ICYMI: Flint water crisis prompts EPA reform bill from Upton, Kildee
In the wake of the Flint water crisis, Congressman Fred Upton, R-St. Joseph and Congressman Dan Kildee, D-Flint, today introduced a bill to speed public notification when concentrations of lead in drinking water are above federal requirements.
The bill is co-sponsored by all 14 members of Michigan's congressional delegation, , said a joint press release from Upton and Kildee.
A similar bill was introduced in the Senate by Michigan Sens. Debbie Stabenow and Gary Peter.
The Safe Drinking Water Act Improved Compliance Awareness Act will strengthen requirements to have the U.S. Environmental Protection Agency notify the public when concentrations of lead exceed federal standards, the press release said.

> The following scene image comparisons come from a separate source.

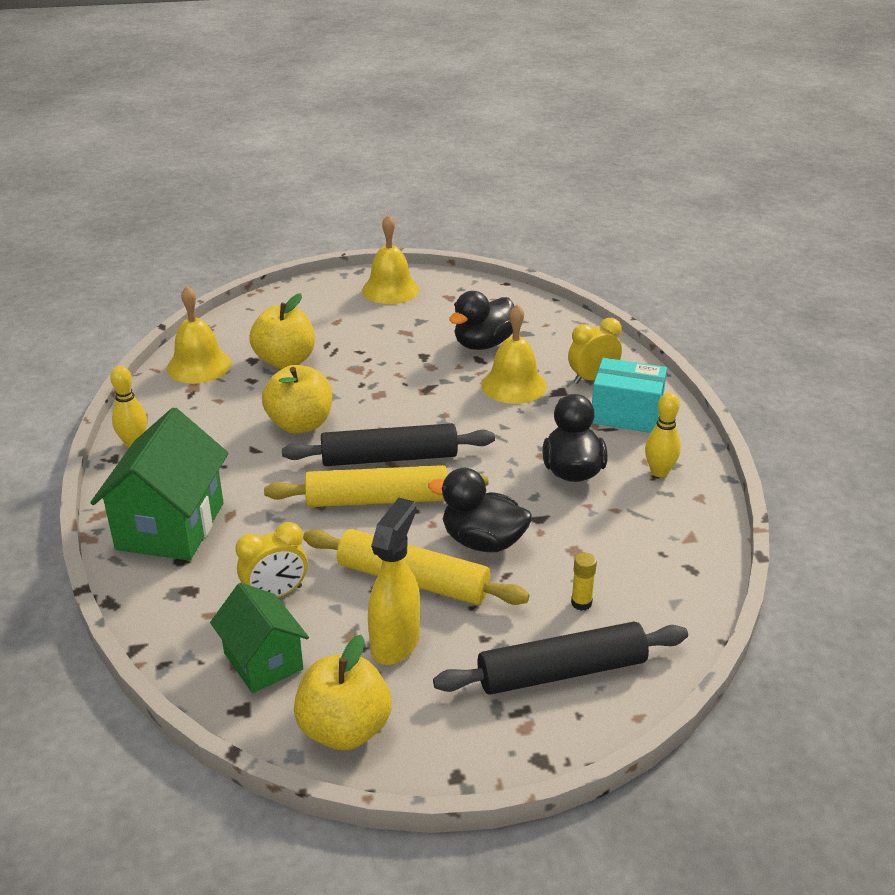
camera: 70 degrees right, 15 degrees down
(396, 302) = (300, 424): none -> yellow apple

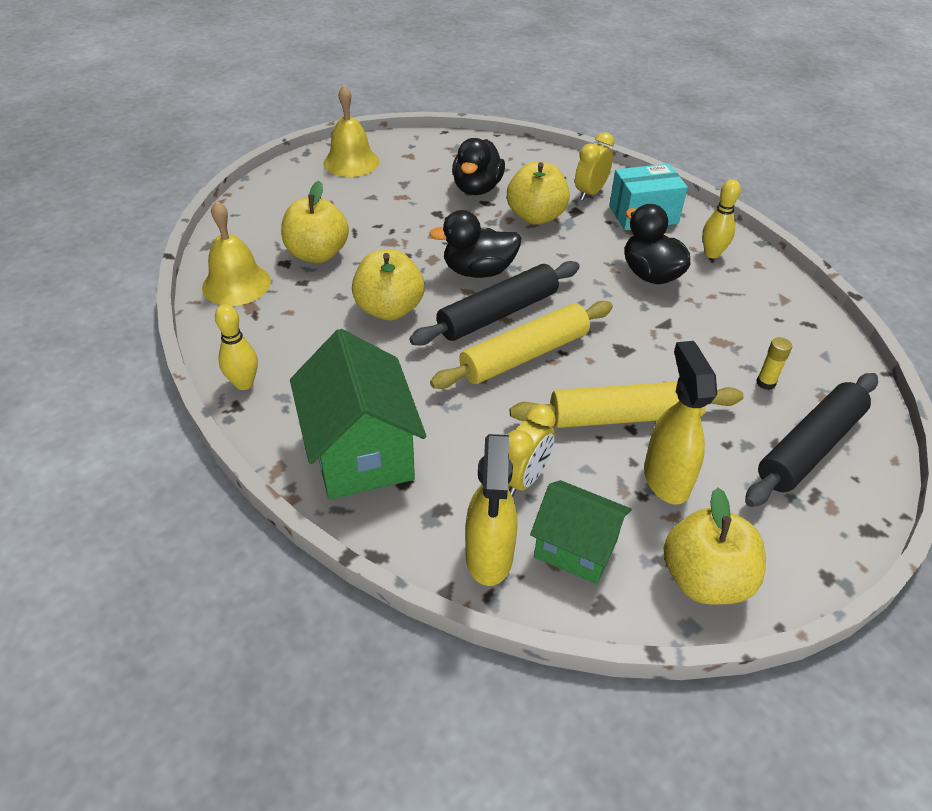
camera: 30 degrees left, 10 degrees up
(190, 638) = (489, 557): none -> yellow spray bottle
(483, 541) = (644, 360): black duck -> black duck (478, 271)
(514, 385) = (536, 216): yellow bell -> yellow apple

The proposed legislation "requires the EPA to create a strategic plan for handling and improving information flow between water utilities, the states, the EPA, and affected consumers. It also ensures consumer notification when the corrosiveness of water being transported in a lead pipe could leech into public drinking water," the press release said.
In Flint, the EPA was aware for months of potential issues of high lead levels in drinking water but was rebuff by the Michigan Department of Environmental Quality, according to internal documents that have been recently made public by media outlets.
EPA Administrator Susan Hedman, who oversaw the Midwest region including Michigan, concluded that while the EPA sets water-quality standards, it could not overrule state agencies in enforcing those regulations. She has since been criticized for not being more aggressive to confronting the DEQ.
Hedman announced her resignation late last month and the EPA has said it is reviewing its response to the situation in Flint. The EPA's response was among the topic discussed Wednesday during a Congressional hearing on the Flint water crisis.
"When there are unacceptable levels of lead in people's drinking water, they should immediately be told about it," Kildee said in the press release. "This legislation, supported by Democrats and Republicans, strengthens notification requirements for the public and changes federal law to ensure that people are notified quickly when there are dangerous levels of lead in their drinking water. This is the latest action I'm taking in Congress to promote accountability and help Flint recover from this terrible man-made tragedy."
"What happened in Flint is simply unacceptable at all levels. No amount of regrets or words can actually fix what's broken – we need concrete action," said Upton, who chairs the House Committee on Energy and Commerce.
"Our bipartisan legislation will ensure consumers are not kept in the dark and makes certain the EPA fulfills their fundamental duty to warn the public of high lead levels," Upton said in the press release. "Our efforts now must focus on helping those Flint families who need clean water. We're not letting up."